The Court press release stated, “European Harmonised Technical Standards must be freely available without charge because of their particular legal nature as acts that form part of EU law,” and “a Commission decision refusing access to the requested harmonised technical standards…should be annulled.”
This is a milestone development that was long coming and a major victory for European consumers, SMEs and the ICT industry. It is also consonant with a 2019 decision of the U.S. Supreme Court on similar issues. Not only does this landmark opinion remove the paywalls, but it should also significantly improve the transparency and openness of standards-making processes and enable competitiveness among standards bodies—resulting in better quality, market/industry-driven standards.
The leader driving this paradigm change is Carl Malamud—who approached the ITU Secretary-General in 1991 to undertake the Bruno Project to make all the ITU’s standards freely available online in three weeks which was readily accomplished. The initiative became the subject of a book and innumerable similar endeavours. Fifteen years later, the nations of the world constituting ITU Members directed that its standards be made freely available officially—which set the norm for intergovernmental standards organisations.
Several weeks ago, in May, the European Parliament published a resolution on a EU standardisation strategy. The strategy seeks to bolster the safety of its citizens and encourage common standards that engage a greater diversity of participants and further “Europe’s technological sovereignty, ability to reduce dependencies and protection of EU values [that] will rely on [its] ability to be a global standard-setter” per its Commissioner for the Internal Market.
The EU standardisation strategy and objectives are critically dependent not only on making standards freely available, but also on observing its own policies on competition, openness, and transparency. Over the decades in the ICT industry and marketplace, it is abundantly clear that freely available standards combined with robust competition among all the diverse standards bodies in the ecosystem—including consortiums—have brought about enormous evolution and growth in the state-of-the-art and marketplaces worldwide.
Unfortunately, almost all of the rapidly expanding ensemble of new EU legislation relating to cybersecurity, infrastructure protection, supply chain management, and artificial intelligence are giving rise to highly insular EU standards activities that are anything but open and transparent—with enormous paywalls.

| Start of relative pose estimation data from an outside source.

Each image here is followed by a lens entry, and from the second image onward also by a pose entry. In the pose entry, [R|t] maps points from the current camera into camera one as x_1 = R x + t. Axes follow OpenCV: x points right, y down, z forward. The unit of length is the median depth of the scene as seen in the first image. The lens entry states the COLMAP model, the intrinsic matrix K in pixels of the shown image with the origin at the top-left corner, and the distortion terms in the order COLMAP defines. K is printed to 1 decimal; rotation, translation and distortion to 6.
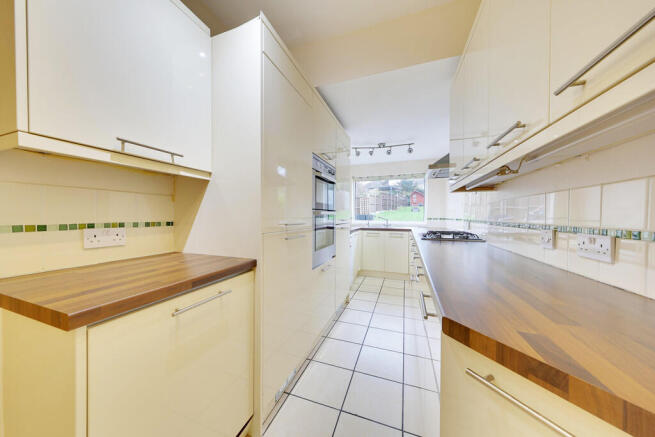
lens RADIAL K [[222.3, 0, 328.0], [0, 222.3, 217.1], [0, 0, 1]] dist [-0.001279, -0.000015]
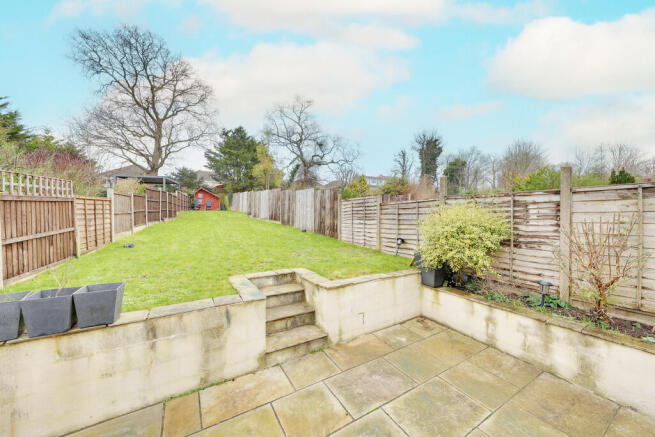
lens RADIAL K [[243.9, 0, 329.5], [0, 243.9, 218.1], [0, 0, 1]] dist [-0.000462, 0.000031]
pose [[0.630762, -0.010561, 0.775904, 0.045480], [0.008970, 0.999940, 0.006318, -0.026577], [-0.775924, 0.002975, 0.630819, 0.208938]]
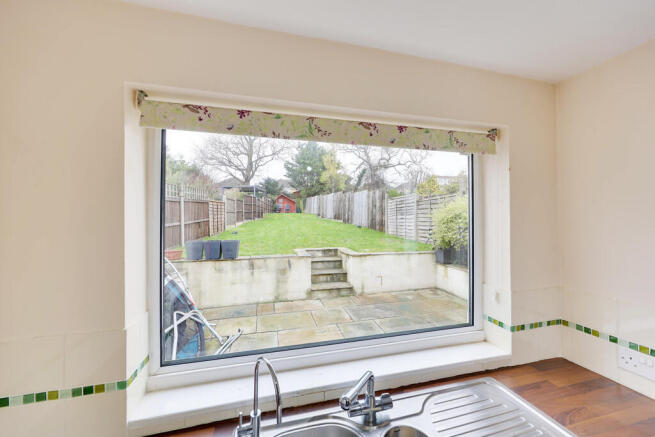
lens RADIAL K [[243.9, 0, 327.6], [0, 243.9, 218.3], [0, 0, 1]] dist [-0.000462, 0.000031]
pose [[0.832492, -0.002703, 0.554030, 0.024332], [0.010812, 0.999877, -0.011369, -0.016580], [-0.553931, 0.015455, 0.832419, 0.148165]]
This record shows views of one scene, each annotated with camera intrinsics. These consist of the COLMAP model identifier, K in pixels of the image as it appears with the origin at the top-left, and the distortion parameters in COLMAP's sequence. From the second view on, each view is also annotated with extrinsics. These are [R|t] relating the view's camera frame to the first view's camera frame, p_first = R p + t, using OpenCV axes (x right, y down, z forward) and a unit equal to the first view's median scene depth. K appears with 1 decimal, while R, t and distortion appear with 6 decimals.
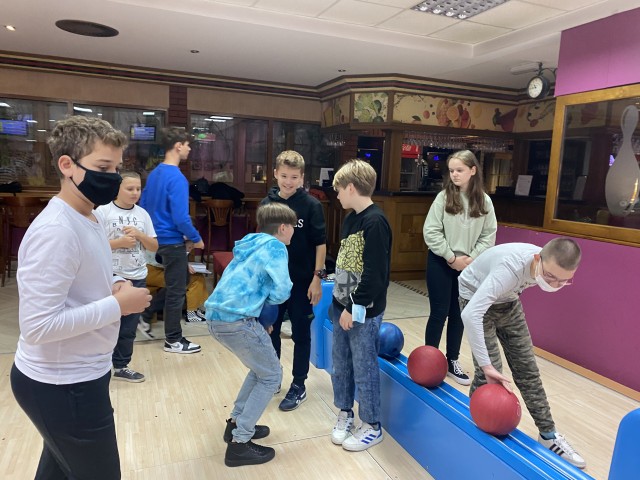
lens RADIAL K [[484.1, 0, 315.5], [0, 484.1, 239.3], [0, 0, 1]] dist [0.059787, -0.078237]
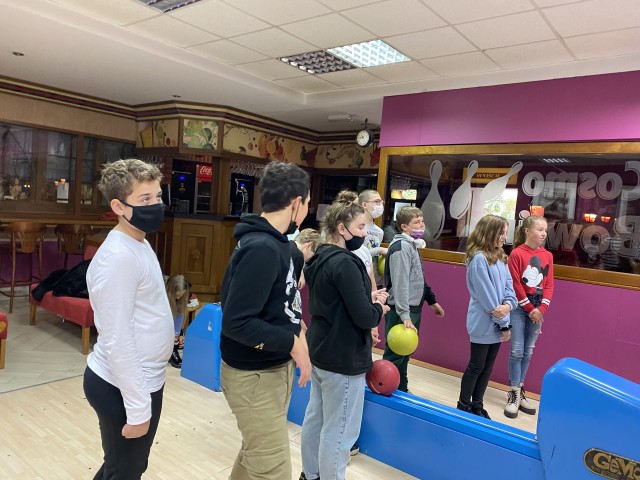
lens RADIAL K [[484.1, 0, 315.5], [0, 484.1, 239.3], [0, 0, 1]] dist [0.059787, -0.078237]
pose [[0.870254, -0.006474, 0.492560, -0.180935], [0.026240, 0.999103, -0.033228, -0.009122], [-0.491903, 0.041841, 0.869644, -0.004128]]
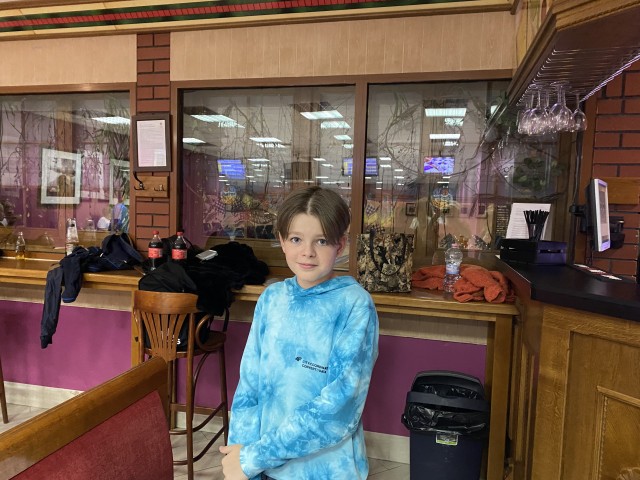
lens RADIAL K [[485.9, 0, 320.1], [0, 485.9, 247.2], [0, 0, 1]] dist [0.052469, -0.062722]
pose [[0.806361, 0.028360, -0.590743, 0.125236], [-0.080265, 0.994856, -0.061800, -0.101202], [0.585952, 0.097249, 0.804489, 0.767480]]
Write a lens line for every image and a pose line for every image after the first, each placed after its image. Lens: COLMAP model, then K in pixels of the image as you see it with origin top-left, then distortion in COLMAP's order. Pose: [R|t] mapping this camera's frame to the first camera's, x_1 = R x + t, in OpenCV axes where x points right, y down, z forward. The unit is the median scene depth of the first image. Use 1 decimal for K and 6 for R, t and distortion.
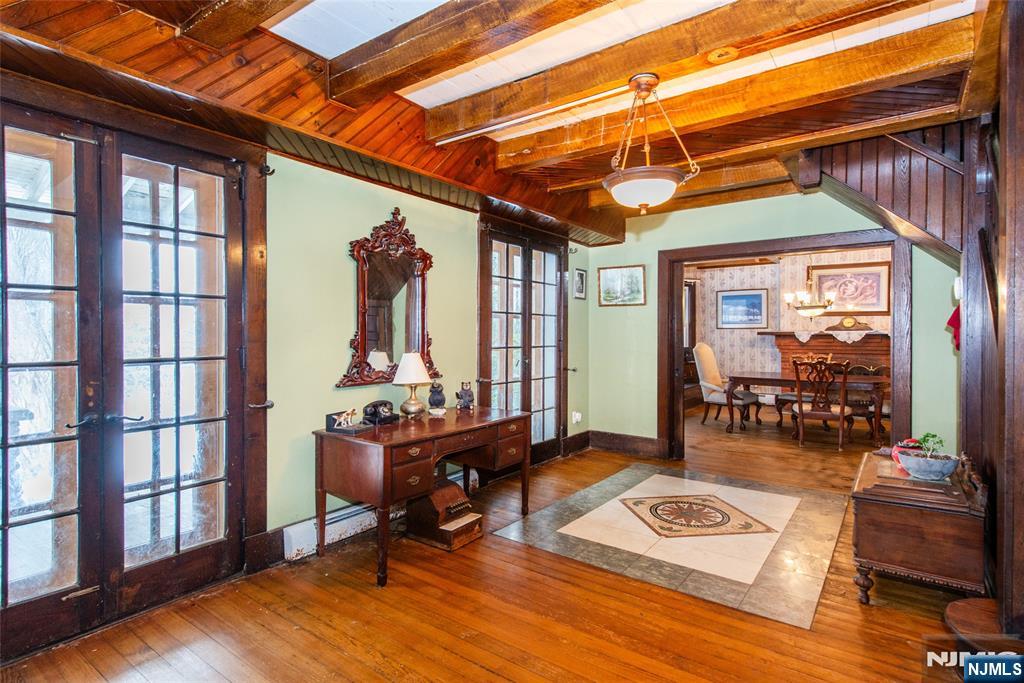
lens RADIAL K [[506.2, 0, 497.1], [0, 506.2, 337.2], [0, 0, 1]] dist [0.015578, -0.000529]
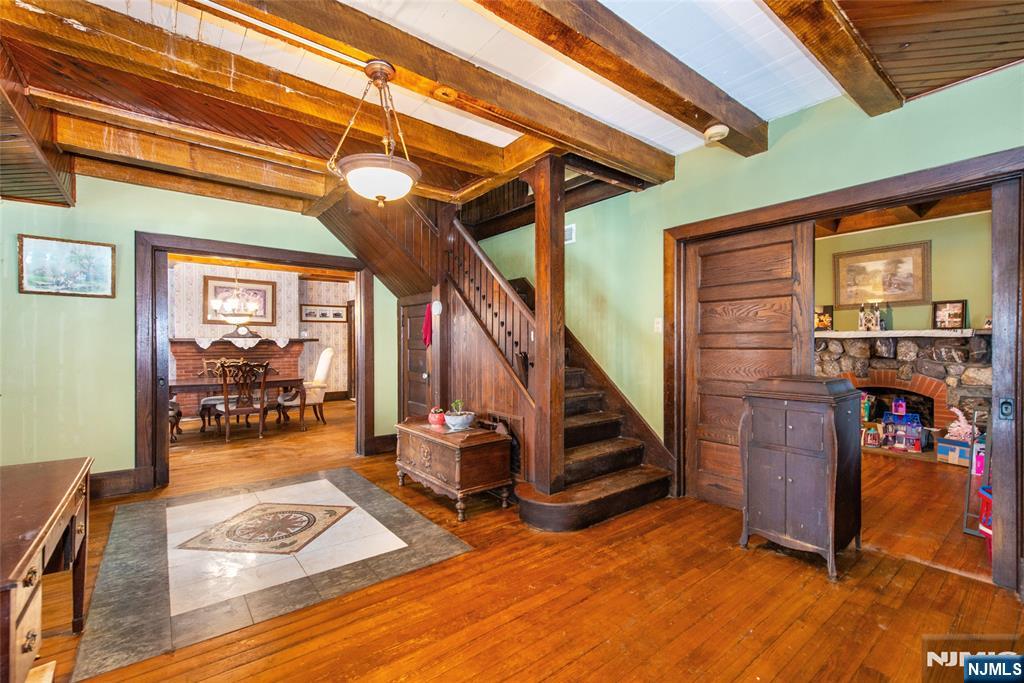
lens RADIAL K [[457.5, 0, 518.4], [0, 457.5, 346.8], [0, 0, 1]] dist [0.003769, -0.000195]
pose [[0.247044, -0.004107, 0.968995, -0.305936], [0.005770, 0.999980, 0.002767, 0.015625], [-0.968987, 0.004907, 0.247063, 0.324256]]
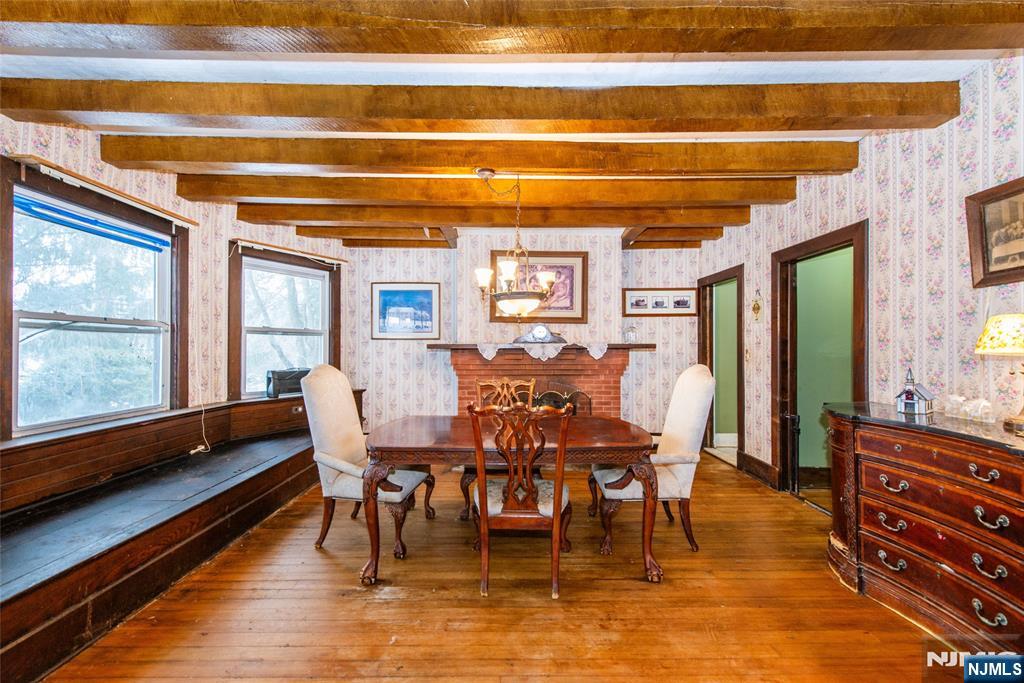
lens RADIAL K [[440.1, 0, 494.7], [0, 440.1, 342.6], [0, 0, 1]] dist [0.001760, 0.000206]
pose [[0.806566, 0.011137, 0.591040, 0.567745], [0.000347, 0.999813, -0.019313, -0.003700], [-0.591144, 0.015782, 0.806411, 1.127515]]
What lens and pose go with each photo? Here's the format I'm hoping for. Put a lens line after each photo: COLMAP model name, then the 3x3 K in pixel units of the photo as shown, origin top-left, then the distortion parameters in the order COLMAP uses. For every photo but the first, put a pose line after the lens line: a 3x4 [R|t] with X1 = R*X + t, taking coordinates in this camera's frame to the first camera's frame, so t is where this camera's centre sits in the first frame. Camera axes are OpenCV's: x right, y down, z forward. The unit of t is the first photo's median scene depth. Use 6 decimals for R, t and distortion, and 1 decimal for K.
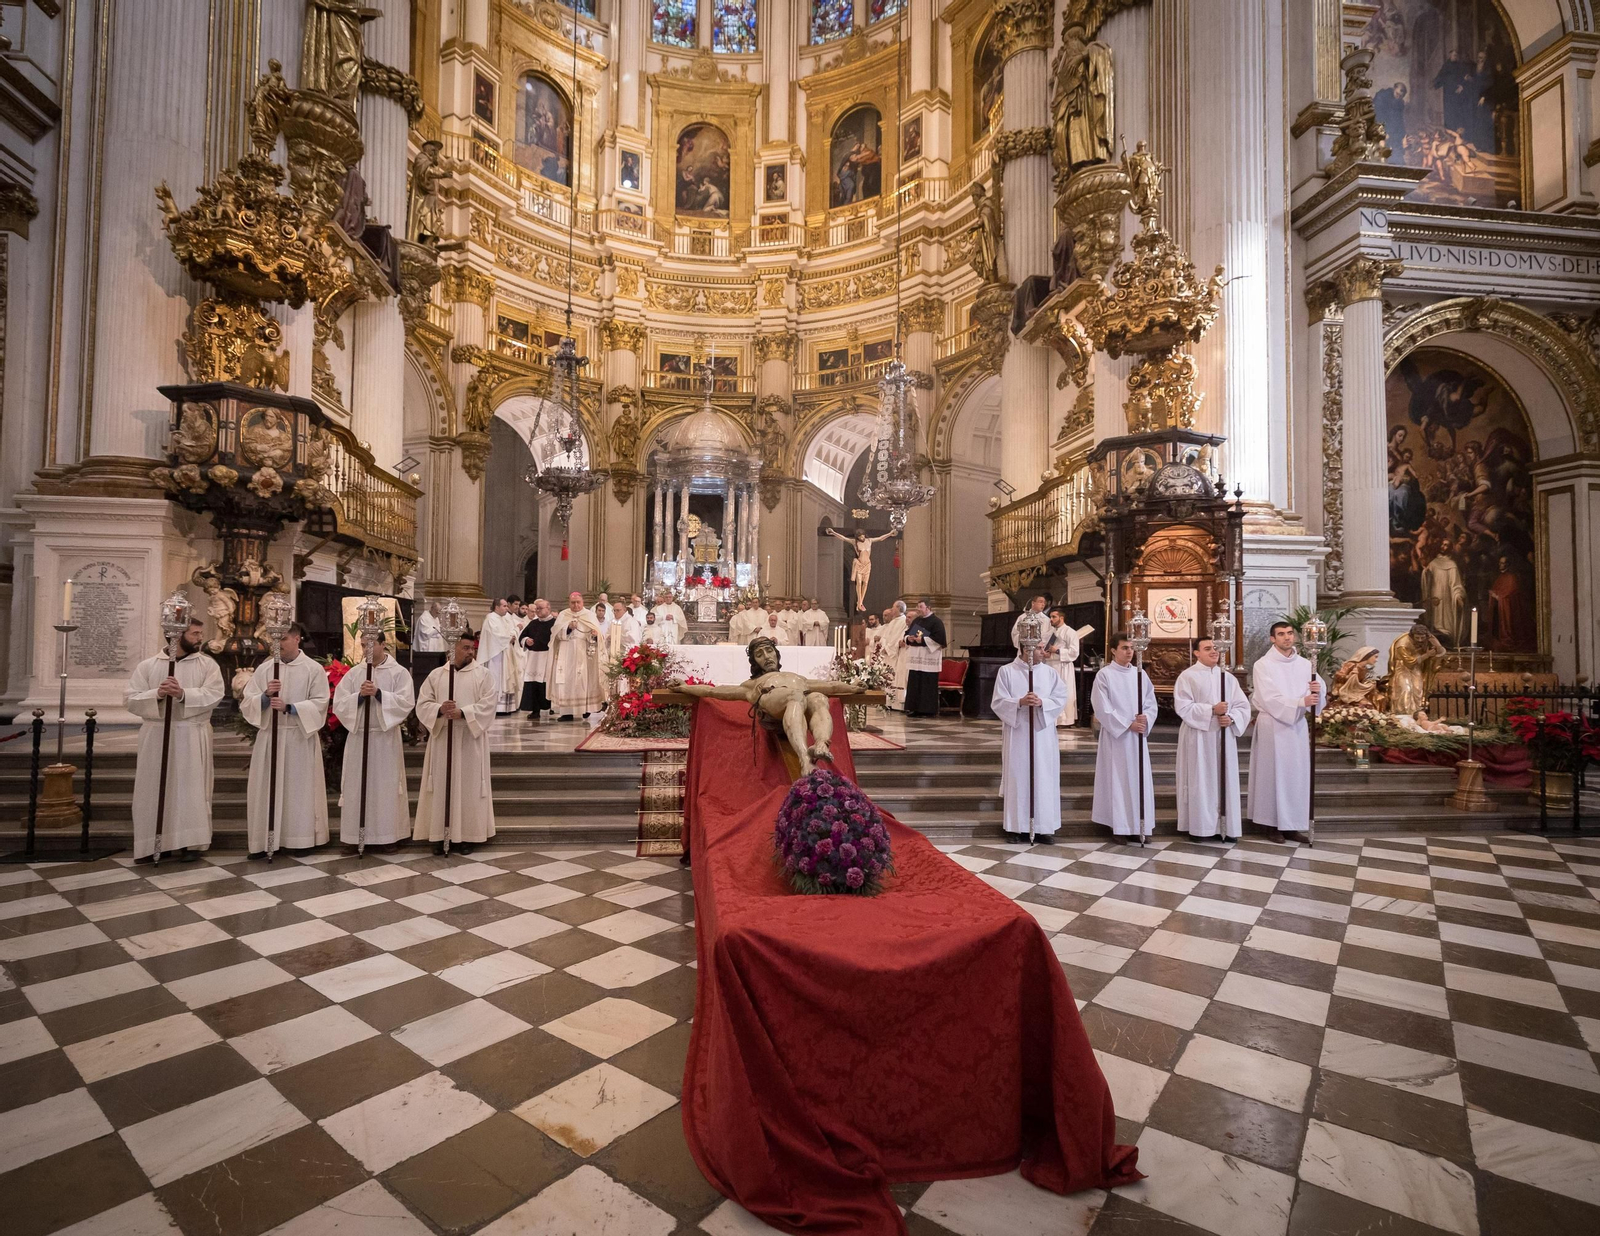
lens RADIAL K [[789.3, 0, 762.3], [0, 789.3, 621.3], [0, 0, 1]] dist [-0.000179, 0.000430]
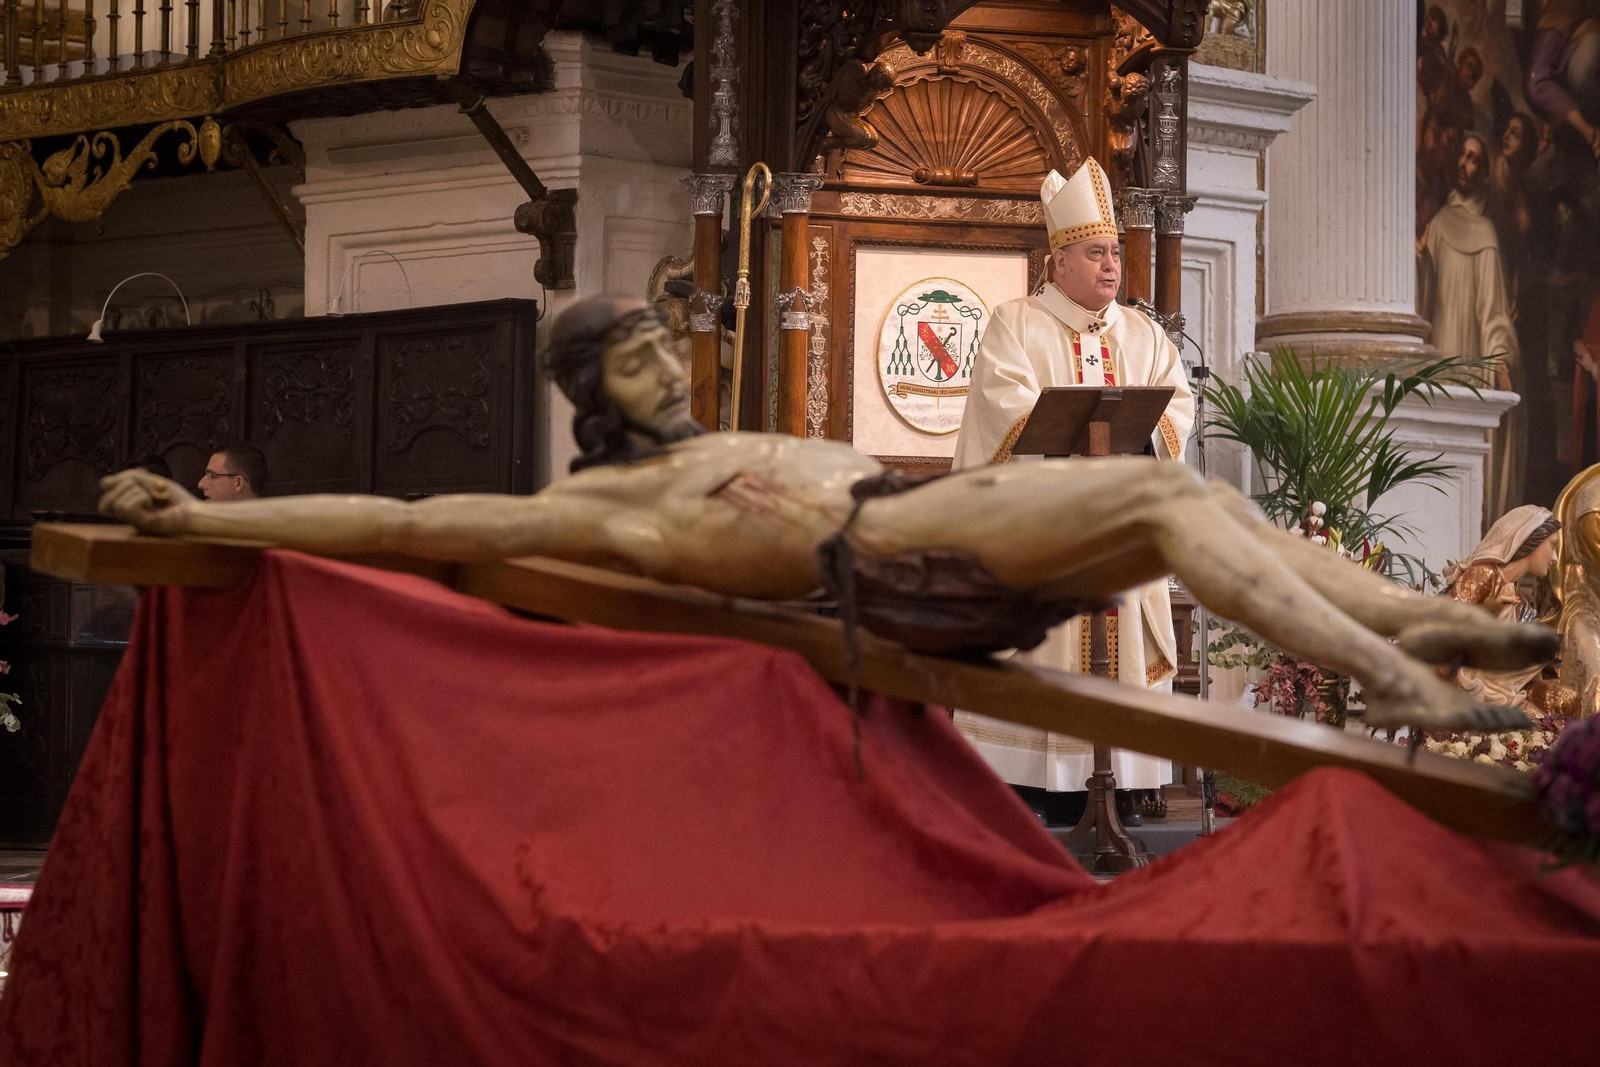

As Advocate General Medina notes, the rights of EU citizens are being impaired, and their funded public intellectual property taken to protect the revenue streams of a handful of standards bodies via EU monopoly grants. That is decidedly not a winning standardisation strategy—in addition to being unlawful under Europe’s own norms and values.
The EU and its Members now have the opportunity to rectify these matters by complying with AG Medina’s memorandum opinion on standards access and further enabling competitive industry, consumer, and market-driven standards activities and practices to ensue.